*What the task asks:* Scan the lines below for the word "labelInValue". Copy each line you find it in.
=== Begin Enclosure ===
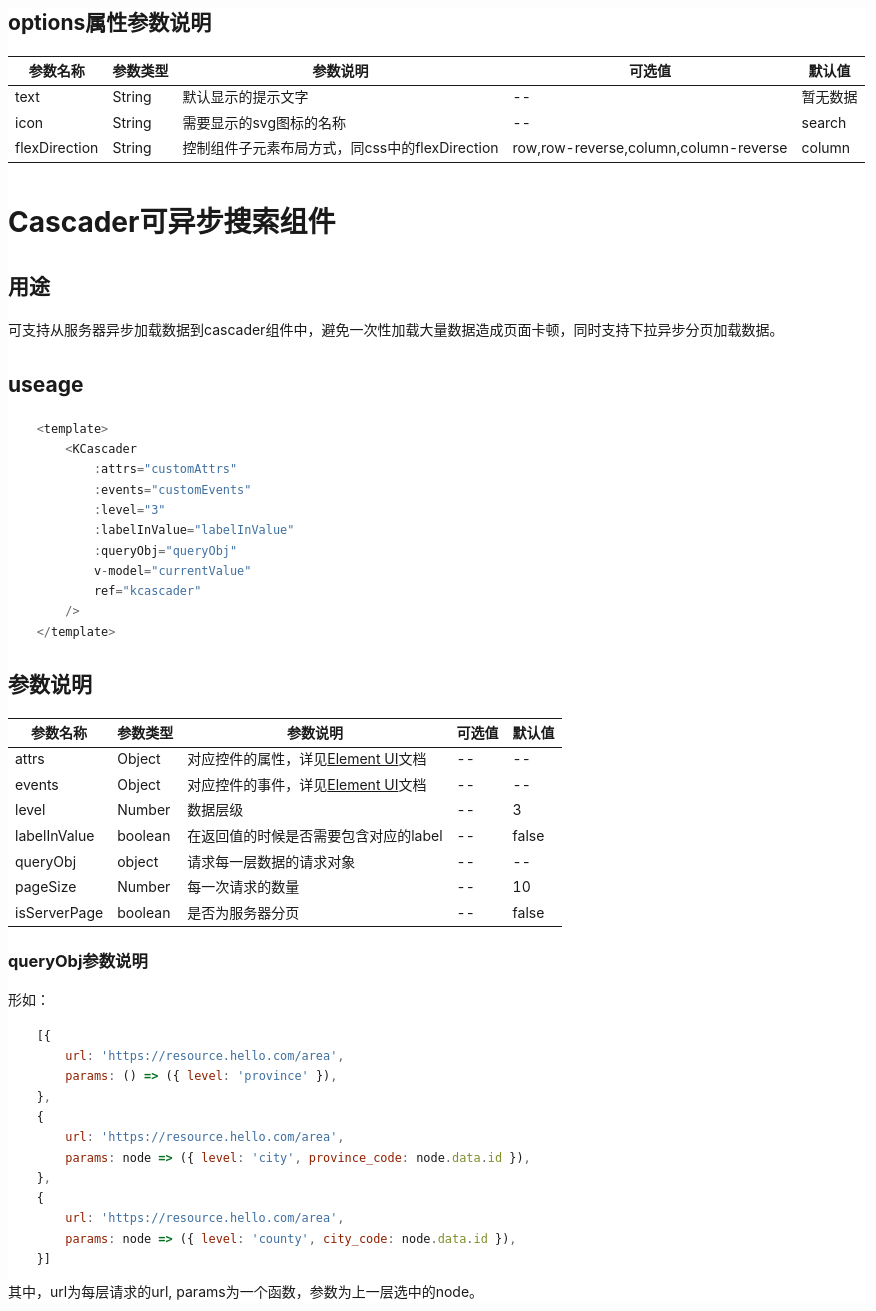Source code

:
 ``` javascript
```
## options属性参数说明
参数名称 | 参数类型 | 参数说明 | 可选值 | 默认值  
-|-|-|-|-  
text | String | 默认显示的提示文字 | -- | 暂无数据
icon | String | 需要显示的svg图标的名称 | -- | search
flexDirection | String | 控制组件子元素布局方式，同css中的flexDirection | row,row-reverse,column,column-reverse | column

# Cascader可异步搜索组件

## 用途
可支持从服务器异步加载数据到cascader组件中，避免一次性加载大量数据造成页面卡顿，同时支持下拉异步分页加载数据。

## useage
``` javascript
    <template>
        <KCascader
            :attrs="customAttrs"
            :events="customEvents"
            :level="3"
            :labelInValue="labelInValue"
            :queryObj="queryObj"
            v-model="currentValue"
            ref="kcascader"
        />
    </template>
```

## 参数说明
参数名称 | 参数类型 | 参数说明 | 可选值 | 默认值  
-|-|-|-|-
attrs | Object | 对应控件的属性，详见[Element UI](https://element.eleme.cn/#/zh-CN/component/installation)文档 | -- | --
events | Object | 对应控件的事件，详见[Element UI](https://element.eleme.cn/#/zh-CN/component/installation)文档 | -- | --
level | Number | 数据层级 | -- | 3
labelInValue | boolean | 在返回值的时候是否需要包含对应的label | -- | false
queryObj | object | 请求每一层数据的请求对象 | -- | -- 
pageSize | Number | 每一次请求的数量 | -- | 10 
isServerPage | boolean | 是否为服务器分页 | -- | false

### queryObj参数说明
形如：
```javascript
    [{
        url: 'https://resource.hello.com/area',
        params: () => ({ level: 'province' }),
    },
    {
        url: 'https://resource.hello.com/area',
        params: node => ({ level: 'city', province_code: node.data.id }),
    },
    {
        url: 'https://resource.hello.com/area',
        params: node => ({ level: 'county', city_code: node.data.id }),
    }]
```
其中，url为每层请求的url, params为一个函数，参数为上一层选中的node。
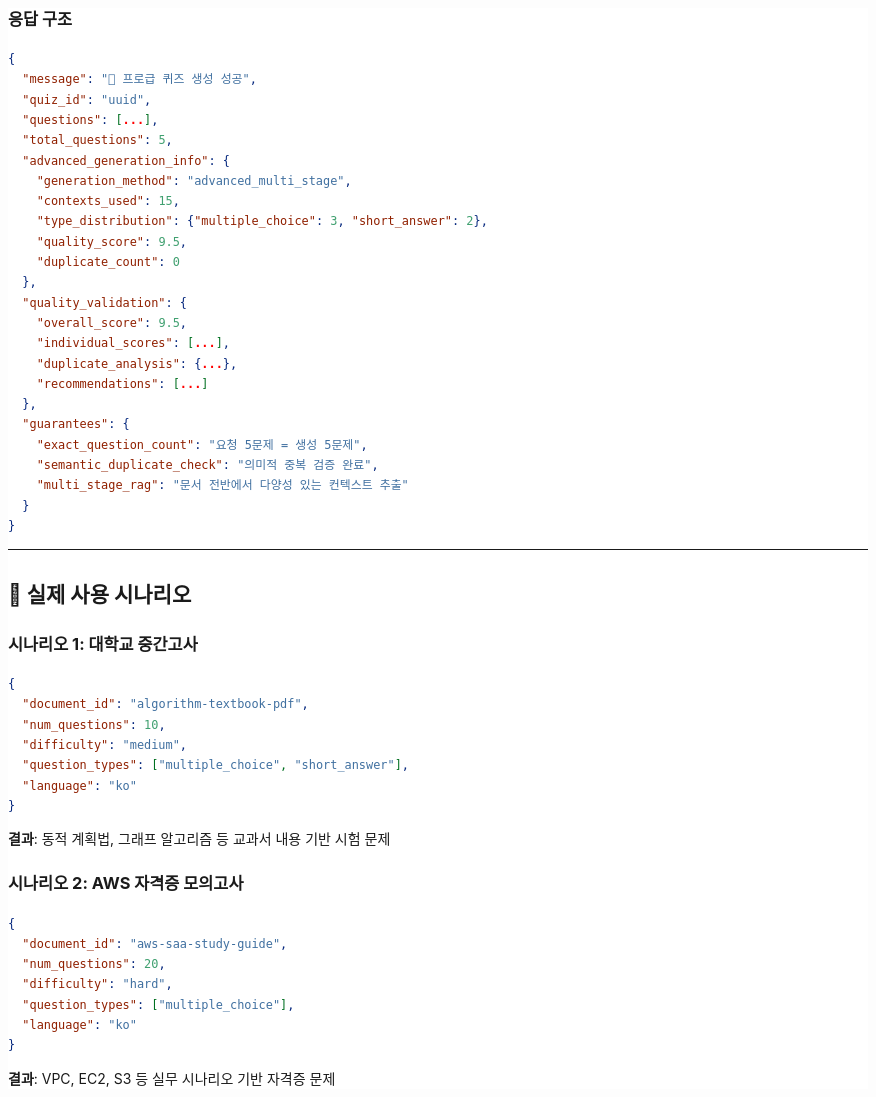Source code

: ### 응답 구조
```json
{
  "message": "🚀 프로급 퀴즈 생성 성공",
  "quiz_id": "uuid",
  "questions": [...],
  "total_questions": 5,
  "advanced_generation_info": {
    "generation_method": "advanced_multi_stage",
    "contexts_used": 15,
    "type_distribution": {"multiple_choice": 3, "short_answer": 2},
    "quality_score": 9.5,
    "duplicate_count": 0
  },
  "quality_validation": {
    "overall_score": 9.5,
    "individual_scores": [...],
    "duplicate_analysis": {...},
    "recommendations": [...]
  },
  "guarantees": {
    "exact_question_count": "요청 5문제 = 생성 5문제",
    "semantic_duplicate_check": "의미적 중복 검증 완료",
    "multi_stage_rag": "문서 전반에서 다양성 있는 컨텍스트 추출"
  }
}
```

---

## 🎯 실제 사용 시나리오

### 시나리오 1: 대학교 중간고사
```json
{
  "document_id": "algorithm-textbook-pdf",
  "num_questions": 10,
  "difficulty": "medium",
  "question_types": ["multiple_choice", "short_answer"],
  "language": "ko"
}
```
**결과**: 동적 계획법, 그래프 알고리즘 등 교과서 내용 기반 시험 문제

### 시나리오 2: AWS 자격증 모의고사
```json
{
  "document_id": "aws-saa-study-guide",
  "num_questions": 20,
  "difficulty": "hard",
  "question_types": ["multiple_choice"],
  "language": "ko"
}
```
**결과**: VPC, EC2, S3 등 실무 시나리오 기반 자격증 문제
=== End Enclosure ===
*Finished task:*
            :labelInValue="labelInValue"
labelInValue | boolean | 在返回值的时候是否需要包含对应的label | -- | false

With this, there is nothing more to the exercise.